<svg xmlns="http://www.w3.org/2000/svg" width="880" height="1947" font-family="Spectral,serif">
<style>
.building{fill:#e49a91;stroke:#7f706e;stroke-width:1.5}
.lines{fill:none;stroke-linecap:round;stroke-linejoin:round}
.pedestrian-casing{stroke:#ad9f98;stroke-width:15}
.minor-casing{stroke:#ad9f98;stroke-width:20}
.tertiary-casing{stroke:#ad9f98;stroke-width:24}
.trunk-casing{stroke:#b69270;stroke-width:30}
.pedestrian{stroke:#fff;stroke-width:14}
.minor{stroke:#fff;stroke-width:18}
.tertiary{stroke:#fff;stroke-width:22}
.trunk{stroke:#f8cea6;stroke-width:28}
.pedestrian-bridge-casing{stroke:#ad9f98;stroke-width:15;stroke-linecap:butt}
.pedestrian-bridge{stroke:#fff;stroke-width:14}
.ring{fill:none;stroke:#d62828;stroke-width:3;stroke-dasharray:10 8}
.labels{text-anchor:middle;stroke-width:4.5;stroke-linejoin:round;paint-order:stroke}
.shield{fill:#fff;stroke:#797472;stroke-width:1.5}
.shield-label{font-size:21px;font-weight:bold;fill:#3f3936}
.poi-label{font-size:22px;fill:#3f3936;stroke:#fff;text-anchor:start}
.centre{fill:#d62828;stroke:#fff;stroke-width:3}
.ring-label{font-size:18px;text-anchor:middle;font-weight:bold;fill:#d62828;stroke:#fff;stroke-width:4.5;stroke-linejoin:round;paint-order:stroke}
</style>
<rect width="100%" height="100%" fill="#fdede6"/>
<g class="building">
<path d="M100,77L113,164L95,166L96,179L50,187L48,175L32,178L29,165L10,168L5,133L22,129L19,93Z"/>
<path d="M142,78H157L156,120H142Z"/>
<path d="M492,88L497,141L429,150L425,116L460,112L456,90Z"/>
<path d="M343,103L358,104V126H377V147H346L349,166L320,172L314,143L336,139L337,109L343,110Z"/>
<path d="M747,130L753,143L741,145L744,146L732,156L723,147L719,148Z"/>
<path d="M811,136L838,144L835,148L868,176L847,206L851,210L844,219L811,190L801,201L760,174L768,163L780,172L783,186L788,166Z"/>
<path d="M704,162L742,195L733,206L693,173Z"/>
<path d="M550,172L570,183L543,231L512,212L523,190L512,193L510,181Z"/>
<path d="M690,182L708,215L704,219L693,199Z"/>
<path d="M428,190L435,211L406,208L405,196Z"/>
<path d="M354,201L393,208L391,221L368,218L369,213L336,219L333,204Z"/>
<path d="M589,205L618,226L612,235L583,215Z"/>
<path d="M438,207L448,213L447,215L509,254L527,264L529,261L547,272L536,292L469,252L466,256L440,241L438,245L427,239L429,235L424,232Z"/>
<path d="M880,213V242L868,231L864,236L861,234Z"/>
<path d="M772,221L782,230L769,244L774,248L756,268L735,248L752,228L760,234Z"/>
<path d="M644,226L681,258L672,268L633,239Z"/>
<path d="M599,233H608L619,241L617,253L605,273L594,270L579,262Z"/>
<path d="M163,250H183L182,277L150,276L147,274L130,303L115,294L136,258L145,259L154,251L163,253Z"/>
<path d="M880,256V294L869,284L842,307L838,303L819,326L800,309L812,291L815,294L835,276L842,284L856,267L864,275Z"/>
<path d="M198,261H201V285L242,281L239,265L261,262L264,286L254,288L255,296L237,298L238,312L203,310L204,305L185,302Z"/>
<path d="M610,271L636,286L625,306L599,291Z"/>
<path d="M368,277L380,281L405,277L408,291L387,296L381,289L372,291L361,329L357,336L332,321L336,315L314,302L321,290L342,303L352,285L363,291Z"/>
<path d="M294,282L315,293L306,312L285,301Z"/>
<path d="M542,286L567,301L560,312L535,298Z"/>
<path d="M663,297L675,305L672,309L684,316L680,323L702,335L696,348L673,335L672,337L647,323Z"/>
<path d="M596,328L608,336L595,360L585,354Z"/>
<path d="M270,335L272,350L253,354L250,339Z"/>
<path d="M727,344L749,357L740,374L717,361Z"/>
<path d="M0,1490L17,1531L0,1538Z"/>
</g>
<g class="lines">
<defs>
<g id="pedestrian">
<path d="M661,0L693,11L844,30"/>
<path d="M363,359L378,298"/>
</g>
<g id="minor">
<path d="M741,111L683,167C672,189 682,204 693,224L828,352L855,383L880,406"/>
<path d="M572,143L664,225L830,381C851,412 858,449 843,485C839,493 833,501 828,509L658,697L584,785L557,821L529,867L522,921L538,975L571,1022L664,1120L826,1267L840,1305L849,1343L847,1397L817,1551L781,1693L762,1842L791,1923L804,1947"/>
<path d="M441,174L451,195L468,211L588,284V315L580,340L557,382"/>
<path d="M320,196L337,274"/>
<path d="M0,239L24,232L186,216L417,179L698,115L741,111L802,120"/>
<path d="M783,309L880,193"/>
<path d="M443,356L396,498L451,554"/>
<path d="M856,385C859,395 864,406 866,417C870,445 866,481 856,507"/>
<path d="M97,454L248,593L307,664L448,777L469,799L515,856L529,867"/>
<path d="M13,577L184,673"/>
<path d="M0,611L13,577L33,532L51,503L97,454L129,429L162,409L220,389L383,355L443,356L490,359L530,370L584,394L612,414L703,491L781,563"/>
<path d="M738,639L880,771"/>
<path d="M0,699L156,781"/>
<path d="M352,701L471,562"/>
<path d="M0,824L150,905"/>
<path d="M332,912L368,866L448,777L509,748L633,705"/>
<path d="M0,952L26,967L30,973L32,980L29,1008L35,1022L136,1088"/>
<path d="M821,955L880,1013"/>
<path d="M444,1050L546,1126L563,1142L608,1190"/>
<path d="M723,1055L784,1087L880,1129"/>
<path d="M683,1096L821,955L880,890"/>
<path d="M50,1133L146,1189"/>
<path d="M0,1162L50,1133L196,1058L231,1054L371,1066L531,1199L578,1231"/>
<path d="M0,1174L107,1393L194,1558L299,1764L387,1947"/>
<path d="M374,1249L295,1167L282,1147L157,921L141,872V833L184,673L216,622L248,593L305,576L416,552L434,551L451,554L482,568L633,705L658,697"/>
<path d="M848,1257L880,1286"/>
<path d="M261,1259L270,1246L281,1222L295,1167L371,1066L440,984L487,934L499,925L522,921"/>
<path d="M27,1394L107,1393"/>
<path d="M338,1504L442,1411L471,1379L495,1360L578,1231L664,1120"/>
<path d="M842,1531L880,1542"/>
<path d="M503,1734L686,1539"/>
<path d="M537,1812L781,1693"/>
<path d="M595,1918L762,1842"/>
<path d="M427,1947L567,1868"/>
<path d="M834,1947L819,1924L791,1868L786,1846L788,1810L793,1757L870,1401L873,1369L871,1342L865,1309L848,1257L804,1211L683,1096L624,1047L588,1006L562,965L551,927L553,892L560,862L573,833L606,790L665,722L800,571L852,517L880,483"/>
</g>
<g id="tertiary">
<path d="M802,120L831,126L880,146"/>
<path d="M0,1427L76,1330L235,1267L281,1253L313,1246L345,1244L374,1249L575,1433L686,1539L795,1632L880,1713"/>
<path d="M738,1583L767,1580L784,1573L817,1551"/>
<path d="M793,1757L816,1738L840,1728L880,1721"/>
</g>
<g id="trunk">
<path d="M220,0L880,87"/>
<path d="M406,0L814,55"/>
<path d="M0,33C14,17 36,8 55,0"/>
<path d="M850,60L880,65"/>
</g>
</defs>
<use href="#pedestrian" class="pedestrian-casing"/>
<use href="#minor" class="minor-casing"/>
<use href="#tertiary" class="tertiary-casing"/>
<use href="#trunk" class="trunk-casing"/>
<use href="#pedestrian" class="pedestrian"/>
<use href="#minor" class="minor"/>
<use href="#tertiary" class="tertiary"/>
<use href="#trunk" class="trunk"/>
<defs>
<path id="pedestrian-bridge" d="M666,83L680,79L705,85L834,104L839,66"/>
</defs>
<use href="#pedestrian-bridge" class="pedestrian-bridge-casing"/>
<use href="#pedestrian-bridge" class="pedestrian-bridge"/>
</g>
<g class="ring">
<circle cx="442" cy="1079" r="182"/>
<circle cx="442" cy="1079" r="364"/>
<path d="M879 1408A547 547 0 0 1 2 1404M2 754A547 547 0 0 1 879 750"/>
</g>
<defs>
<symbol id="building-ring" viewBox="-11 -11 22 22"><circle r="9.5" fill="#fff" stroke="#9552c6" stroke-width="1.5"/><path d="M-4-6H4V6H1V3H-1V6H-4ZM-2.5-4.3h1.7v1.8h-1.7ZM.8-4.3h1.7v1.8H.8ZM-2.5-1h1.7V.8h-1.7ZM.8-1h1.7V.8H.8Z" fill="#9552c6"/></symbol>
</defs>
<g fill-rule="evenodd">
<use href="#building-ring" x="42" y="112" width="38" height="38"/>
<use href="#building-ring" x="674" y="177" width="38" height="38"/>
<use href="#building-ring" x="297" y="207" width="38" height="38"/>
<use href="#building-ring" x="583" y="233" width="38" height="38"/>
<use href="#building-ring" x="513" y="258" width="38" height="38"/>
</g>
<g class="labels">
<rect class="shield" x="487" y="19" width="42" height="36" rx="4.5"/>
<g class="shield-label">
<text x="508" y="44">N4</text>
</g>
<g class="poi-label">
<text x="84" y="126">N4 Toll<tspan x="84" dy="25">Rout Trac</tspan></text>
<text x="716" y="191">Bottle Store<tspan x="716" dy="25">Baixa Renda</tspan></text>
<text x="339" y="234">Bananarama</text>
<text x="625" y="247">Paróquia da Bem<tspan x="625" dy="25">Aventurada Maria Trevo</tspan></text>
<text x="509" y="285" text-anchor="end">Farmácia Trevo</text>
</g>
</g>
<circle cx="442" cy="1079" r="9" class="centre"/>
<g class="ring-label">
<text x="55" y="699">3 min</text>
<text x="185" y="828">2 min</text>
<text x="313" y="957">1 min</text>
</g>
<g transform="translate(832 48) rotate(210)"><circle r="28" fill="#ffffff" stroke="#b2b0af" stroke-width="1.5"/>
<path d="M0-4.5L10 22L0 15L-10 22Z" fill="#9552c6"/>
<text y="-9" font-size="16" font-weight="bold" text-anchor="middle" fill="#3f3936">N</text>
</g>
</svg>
# # # # # # #
## TASK PROMPT
Using the material above, tally each line where the word "lines" appears. Reply with the total only.

## RESPONSE TO THIS EXERCISE
2